Golf is a sport where all the players talk to their balls, and it is not because their golf balls have scientifically been engineered to listen to their owners’ comments.  A golf ball is an inanimate object so it can’t hear what is being said to them and there is probably a really good chance that it is not going to listen anyway.  It seems like an irrational thing to talk to a golf ball, but this is done as golfers attempt to cope with a stressful situation.  Golfers like to try and coax their golf balls into going where they intended to hit them and they yell at their ball to turn, go or stop.  Golfers are silly people who talk to their golf balls as if they were misbehaved children that need verbal instructions on how to behave.  They may use profanity when they lose their tempers, or they could just be speaking gibberish, or this might be some type of survival mechanism to calm themselves down, or it could be that they just enjoy talking to their balls.

Putting is the part of golf that is done on the greens, where the hole is located.  If you reach the green in regulation, which relates to your golf ball being on the putting surface in the expected number of strokes prescribed in relation to par, which is a measure of distance along with the expectation that you are allowed two strokes for putting to achieve a par.  Hitting the greens in regulation is an important stat for golfers, as it means that you are reaching your intended target with an acceptable frequency, but it all comes down to how well you can putt.  You always try to sink your ball into the hole, but since you don’t want to waste too many strokes on the green, you should try to get your first putt close enough to the hole, so you can tap the next one in.  Downhill putts can be treacherous and that can be scarry enough to put the fear of God into you.  They are unforgiving, so you must know how to manage the speed that your ball will travel at once you strike it with your putter.

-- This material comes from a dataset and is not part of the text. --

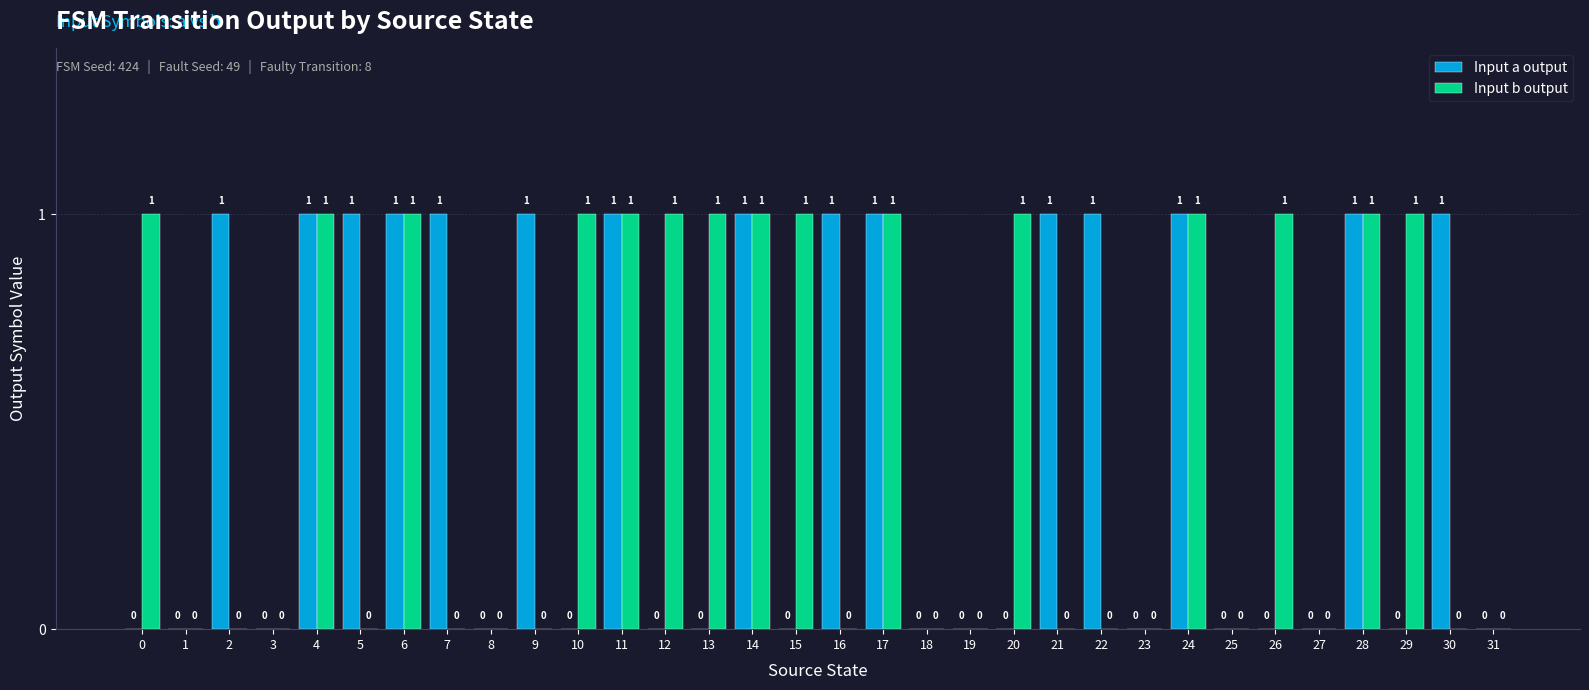

What is the spread (max minus min) of values at 9?

1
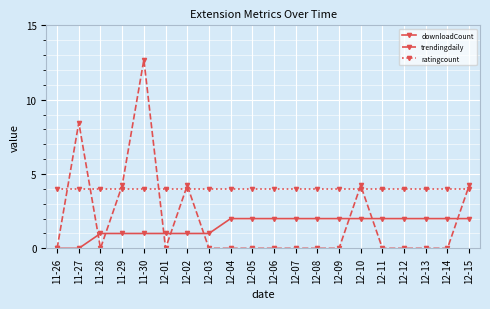

How many times do ratingcount and trendingdaily cross each other?

9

Golf is a relatively simple concept, as you hit the ball and try to get it in the hole using as few strokes as possible.  I enjoy playing golf, even though I am not very good at it, although I am more than a decent putter.  Putting is half the game, because it usually up at least half, if not more than half of your strokes.  The thing about putting is that you develop a feel for it and once you strike the ball with your putter, you have a pretty good idea of where your ball is going is going to end up.  You don’t want to hit your ball short of the hole on a downhill putt, because then you will be left with another downhill putt, and this means that you didn’t give your ball a chance to go in.

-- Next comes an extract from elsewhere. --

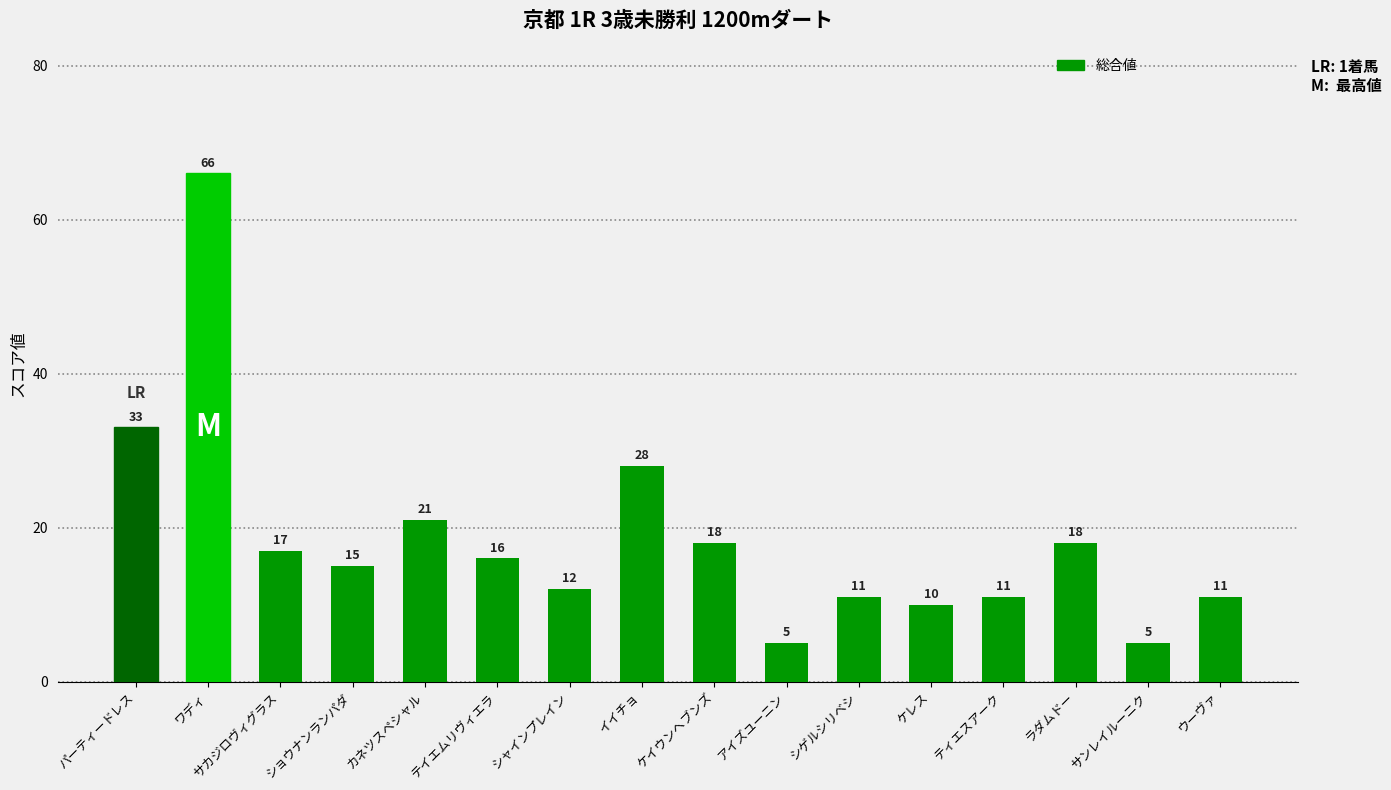

Approximately how many times larger is the value at ラダムドー compared to シゲルシリベシ?

1.6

Golfers will say, “Never up, never in”, if your putt is short of the hole.  The thing that I like to think about is to keep the mother rolling, so I try to strike my putt hard enough so it can reach the hole, giving it a chance to fall into the cup.  Sometimes a putt will get away from you, like when you hit the ball, you instantly know that you used the wrong stroke, but there is nothing that you can do about it them, so you have to roll with it.  Never up never in is usually just used for short putts, but since it is much easier to putt uphill, you want to make sure that you keep the mother rolling.  If my golf ball is not losing momentum as it approaches the hole, I will yell at it, “Hit a brick”, hoping that this will make it stop.  You should always try to give yourself a chance of sinking your putt, but if you leave it close to the hole, that is the next best thing, as at least that will make your next putt a bit easier.

Written for Wednesday Thoughts where the phrase this week is “Keep the Mother Rolling”.